What you are asked to do:
Reproduce each of the rows below line for line, without changing a single character.

Stored data entries:
※

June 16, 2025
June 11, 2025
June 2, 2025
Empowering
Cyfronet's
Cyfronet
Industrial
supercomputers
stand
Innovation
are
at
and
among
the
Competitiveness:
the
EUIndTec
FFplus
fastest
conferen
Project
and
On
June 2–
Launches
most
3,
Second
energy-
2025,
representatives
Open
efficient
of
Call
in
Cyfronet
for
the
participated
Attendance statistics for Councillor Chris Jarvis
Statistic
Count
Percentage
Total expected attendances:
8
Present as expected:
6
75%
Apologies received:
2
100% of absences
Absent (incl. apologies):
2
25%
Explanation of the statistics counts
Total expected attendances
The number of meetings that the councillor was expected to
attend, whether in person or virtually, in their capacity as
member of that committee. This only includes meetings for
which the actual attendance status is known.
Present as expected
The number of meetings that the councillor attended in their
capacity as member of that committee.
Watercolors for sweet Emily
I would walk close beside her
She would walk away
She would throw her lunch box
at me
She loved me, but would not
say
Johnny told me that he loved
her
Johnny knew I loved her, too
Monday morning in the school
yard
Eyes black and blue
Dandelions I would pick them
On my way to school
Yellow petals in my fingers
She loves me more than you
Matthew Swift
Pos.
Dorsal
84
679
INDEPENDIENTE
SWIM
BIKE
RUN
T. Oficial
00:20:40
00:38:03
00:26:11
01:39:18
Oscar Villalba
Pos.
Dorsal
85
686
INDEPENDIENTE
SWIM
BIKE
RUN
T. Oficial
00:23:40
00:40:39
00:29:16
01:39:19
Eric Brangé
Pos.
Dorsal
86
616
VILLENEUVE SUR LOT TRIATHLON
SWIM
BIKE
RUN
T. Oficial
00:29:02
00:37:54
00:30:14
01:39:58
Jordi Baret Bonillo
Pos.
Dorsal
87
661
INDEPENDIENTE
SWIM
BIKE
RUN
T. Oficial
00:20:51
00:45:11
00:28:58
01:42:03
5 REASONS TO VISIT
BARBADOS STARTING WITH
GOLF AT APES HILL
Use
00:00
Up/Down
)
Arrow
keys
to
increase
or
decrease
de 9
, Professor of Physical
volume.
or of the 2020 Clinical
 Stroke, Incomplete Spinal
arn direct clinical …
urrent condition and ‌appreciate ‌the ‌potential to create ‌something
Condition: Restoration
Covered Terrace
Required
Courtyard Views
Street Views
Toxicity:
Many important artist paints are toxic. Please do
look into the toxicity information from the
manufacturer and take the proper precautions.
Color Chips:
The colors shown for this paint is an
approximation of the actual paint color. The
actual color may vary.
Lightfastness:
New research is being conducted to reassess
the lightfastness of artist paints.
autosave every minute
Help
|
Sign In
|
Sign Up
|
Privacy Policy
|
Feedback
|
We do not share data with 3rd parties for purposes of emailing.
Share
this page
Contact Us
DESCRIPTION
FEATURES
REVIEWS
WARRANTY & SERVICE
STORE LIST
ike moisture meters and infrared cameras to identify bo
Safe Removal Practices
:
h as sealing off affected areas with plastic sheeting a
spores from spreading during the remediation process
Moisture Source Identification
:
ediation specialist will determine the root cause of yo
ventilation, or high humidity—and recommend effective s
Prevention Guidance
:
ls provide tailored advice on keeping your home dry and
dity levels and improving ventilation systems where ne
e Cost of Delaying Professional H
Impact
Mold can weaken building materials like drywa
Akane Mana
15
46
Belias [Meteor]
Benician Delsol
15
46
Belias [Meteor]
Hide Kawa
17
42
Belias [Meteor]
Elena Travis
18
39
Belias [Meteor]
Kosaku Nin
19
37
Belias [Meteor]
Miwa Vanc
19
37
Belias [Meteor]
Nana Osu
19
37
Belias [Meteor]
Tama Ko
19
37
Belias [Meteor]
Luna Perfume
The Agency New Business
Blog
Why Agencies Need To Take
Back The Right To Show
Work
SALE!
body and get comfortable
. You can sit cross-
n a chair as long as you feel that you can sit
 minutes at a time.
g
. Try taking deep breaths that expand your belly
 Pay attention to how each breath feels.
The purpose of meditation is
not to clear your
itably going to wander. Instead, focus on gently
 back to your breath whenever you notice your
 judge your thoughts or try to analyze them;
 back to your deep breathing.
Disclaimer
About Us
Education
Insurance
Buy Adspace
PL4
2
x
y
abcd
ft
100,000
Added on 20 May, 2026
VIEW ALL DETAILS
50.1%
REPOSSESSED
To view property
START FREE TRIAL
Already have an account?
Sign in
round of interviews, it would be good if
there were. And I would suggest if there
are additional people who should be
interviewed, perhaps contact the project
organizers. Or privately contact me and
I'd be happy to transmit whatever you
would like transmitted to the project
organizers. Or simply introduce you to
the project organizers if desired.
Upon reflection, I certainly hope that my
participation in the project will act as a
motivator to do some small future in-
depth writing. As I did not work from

※

Answer to the exercise:
June 16, 2025
June 11, 2025
June 2, 2025
Empowering
Cyfronet's
Cyfronet
Industrial
supercomputers
stand
Innovation
are
at
and
among
the
Competitiveness:
the
EUIndTec
FFplus
fastest
conferen
Project
and
On
June 2–
Launches
most
3,
Second
energy-
2025,
representatives
Open
efficient
of
Call
in
Cyfronet
for
the
participated
Attendance statistics for Councillor Chris Jarvis
Statistic
Count
Percentage
Total expected attendances:
8
Present as expected:
6
75%
Apologies received:
2
100% of absences
Absent (incl. apologies):
2
25%
Explanation of the statistics counts
Total expected attendances
The number of meetings that the councillor was expected to
attend, whether in person or virtually, in their capacity as
member of that committee. This only includes meetings for
which the actual attendance status is known.
Present as expected
The number of meetings that the councillor attended in their
capacity as member of that committee.
Watercolors for sweet Emily
I would walk close beside her
She would walk away
She would throw her lunch box
at me
She loved me, but would not
say
Johnny told me that he loved
her
Johnny knew I loved her, too
Monday morning in the school
yard
Eyes black and blue
Dandelions I would pick them
On my way to school
Yellow petals in my fingers
She loves me more than you
Matthew Swift
Pos.
Dorsal
84
679
INDEPENDIENTE
SWIM
BIKE
RUN
T. Oficial
00:20:40
00:38:03
00:26:11
01:39:18
Oscar Villalba
Pos.
Dorsal
85
686
INDEPENDIENTE
SWIM
BIKE
RUN
T. Oficial
00:23:40
00:40:39
00:29:16
01:39:19
Eric Brangé
Pos.
Dorsal
86
616
VILLENEUVE SUR LOT TRIATHLON
SWIM
BIKE
RUN
T. Oficial
00:29:02
00:37:54
00:30:14
01:39:58
Jordi Baret Bonillo
Pos.
Dorsal
87
661
INDEPENDIENTE
SWIM
BIKE
RUN
T. Oficial
00:20:51
00:45:11
00:28:58
01:42:03
5 REASONS TO VISIT
BARBADOS STARTING WITH
GOLF AT APES HILL
Use
00:00
Up/Down
)
Arrow
keys
to
increase
or
decrease
de 9
, Professor of Physical
volume.
or of the 2020 Clinical
 Stroke, Incomplete Spinal
arn direct clinical …
urrent condition and ‌appreciate ‌the ‌potential to create ‌something
Condition: Restoration
Covered Terrace
Required
Courtyard Views
Street Views
Toxicity:
Many important artist paints are toxic. Please do
look into the toxicity information from the
manufacturer and take the proper precautions.
Color Chips:
The colors shown for this paint is an
approximation of the actual paint color. The
actual color may vary.
Lightfastness:
New research is being conducted to reassess
the lightfastness of artist paints.
autosave every minute
Help
|
Sign In
|
Sign Up
|
Privacy Policy
|
Feedback
|
We do not share data with 3rd parties for purposes of emailing.
Share
this page
Contact Us
DESCRIPTION
FEATURES
REVIEWS
WARRANTY & SERVICE
STORE LIST
ike moisture meters and infrared cameras to identify bo
Safe Removal Practices
:
h as sealing off affected areas with plastic sheeting a
spores from spreading during the remediation process
Moisture Source Identification
:
ediation specialist will determine the root cause of yo
ventilation, or high humidity—and recommend effective s
Prevention Guidance
:
ls provide tailored advice on keeping your home dry and
dity levels and improving ventilation systems where ne
e Cost of Delaying Professional H
Impact
Mold can weaken building materials like drywa
Akane Mana
15
46
Belias [Meteor]
Benician Delsol
15
46
Belias [Meteor]
Hide Kawa
17
42
Belias [Meteor]
Elena Travis
18
39
Belias [Meteor]
Kosaku Nin
19
37
Belias [Meteor]
Miwa Vanc
19
37
Belias [Meteor]
Nana Osu
19
37
Belias [Meteor]
Tama Ko
19
37
Belias [Meteor]
Luna Perfume
The Agency New Business
Blog
Why Agencies Need To Take
Back The Right To Show
Work
SALE!
body and get comfortable
. You can sit cross-
n a chair as long as you feel that you can sit
 minutes at a time.
g
. Try taking deep breaths that expand your belly
 Pay attention to how each breath feels.
The purpose of meditation is
not to clear your
itably going to wander. Instead, focus on gently
 back to your breath whenever you notice your
 judge your thoughts or try to analyze them;
 back to your deep breathing.
Disclaimer
About Us
Education
Insurance
Buy Adspace
PL4
2
x
y
abcd
ft
100,000
Added on 20 May, 2026
VIEW ALL DETAILS
50.1%
REPOSSESSED
To view property
START FREE TRIAL
Already have an account?
Sign in
round of interviews, it would be good if
there were. And I would suggest if there
are additional people who should be
interviewed, perhaps contact the project
organizers. Or privately contact me and
I'd be happy to transmit whatever you
would like transmitted to the project
organizers. Or simply introduce you to
the project organizers if desired.
Upon reflection, I certainly hope that my
participation in the project will act as a
motivator to do some small future in-
depth writing. As I did not work from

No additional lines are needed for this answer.